Unfortunately, in today’s fast-paced, high-pressured clinical development environment, a challenge exists with maintaining the cleanliness, completeness, and overall quality of clinical trial data. Clinical teams are spending valuable (and costly) time cleaning data rather than analyzing it. This time-wasted reconciliation of trial data issues is a major detriment and can result in anything from small snags to severe setbacks (that could potentially require a re-run of the trial). This challenge will only become more difficult to navigate as the volume and variety of EDC-driven data continues to increase.

Navitas Data Sciences’ answer to these challenges is to hire and retain the best Data Managers and Project Managers. We empower our Data Management Project Managers to ‘own’ their studies, and passionately conduct them from a Project Management standpoint. Our forward-thinking Senior Associates understand the ‘molecule to market’ process, can build protocols into live databases, and can swiftly migrate databases when necessary (on average a database migration can take anywhere from 15-35 days depending upon the complexity).

The Navitas Data Sciences suite currently contains Data Managers, SAS Programmers, EDC Programmers, and Biostatisticians who can be embedded in any size client account. Smart data listings and decreased manual review efforts allow us to improve efficiencies as data flow increases. Knowledgeable edit checks and well-programmed dynamics that enhance entry accuracy (at the site level), greatly accelerate the back-end analysis and review processes. These tools (especially when coupled with Spotfire or Tableau business intelligence), can be used to optimize comprehensive data collection, data analytics, and data visualization as we move forward.
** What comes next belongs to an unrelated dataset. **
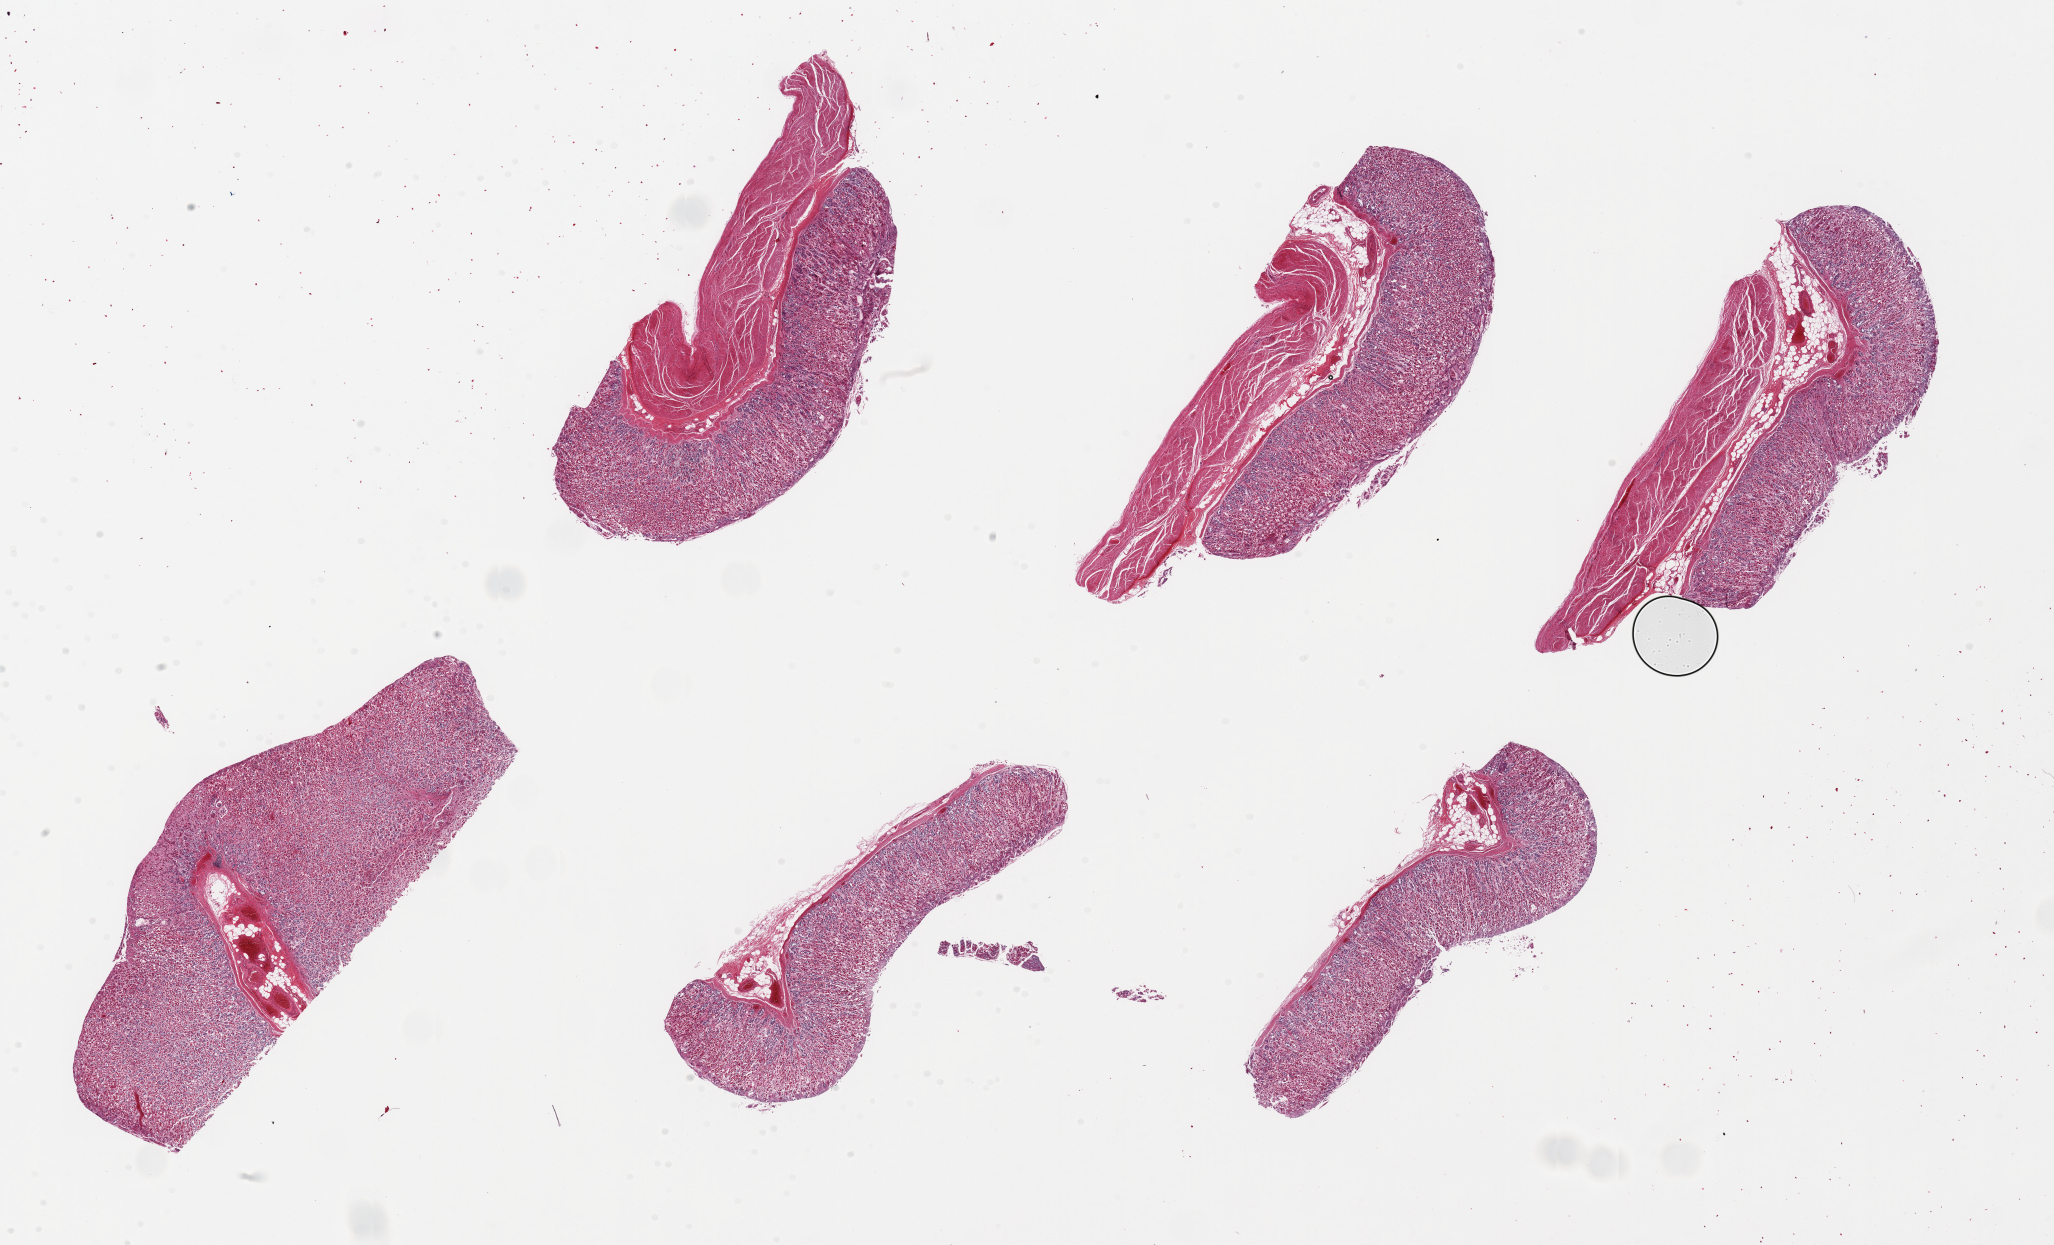
Haematoxylin and eosin whole-slide image, low-resolution overview of the scanned area, about 32.5 x 19.7 mm; PAXgene-fixed paraffin-embedded (PFPE) section; section of stomach (target tissue); tissue donor sample. Donor sex: male.
Pathologist's review note for this sample: 6 pieces ~8x3mm, ~40-50% mucosa, but badly autolyzed.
To Navitas Data Sciences, the end-to-end Data Management project ownership, data governance, and meticulous understanding of the study (and clinical trial processes) are what our managers do to confidently drive trials forward successfully. Our Data Management Teams can chair Data Review and Working Group Meetings, create study matrices and dynamics, write complex edit checks/UATs, perform reviews during study conduct (ensuring data entry completeness/cleanliness), and meet database lock timelines consistently. We see the remedy for the aforementioned ‘future Data Management issues’ in the distinct and high-caliber people we hire and retain. Their expertise and foresight enable them to swiftly navigate the unexpected variables that routinely occur in the new landscape of where Artificial Intelligence and EDC Data Management systems come together to improve the efficiency of trials.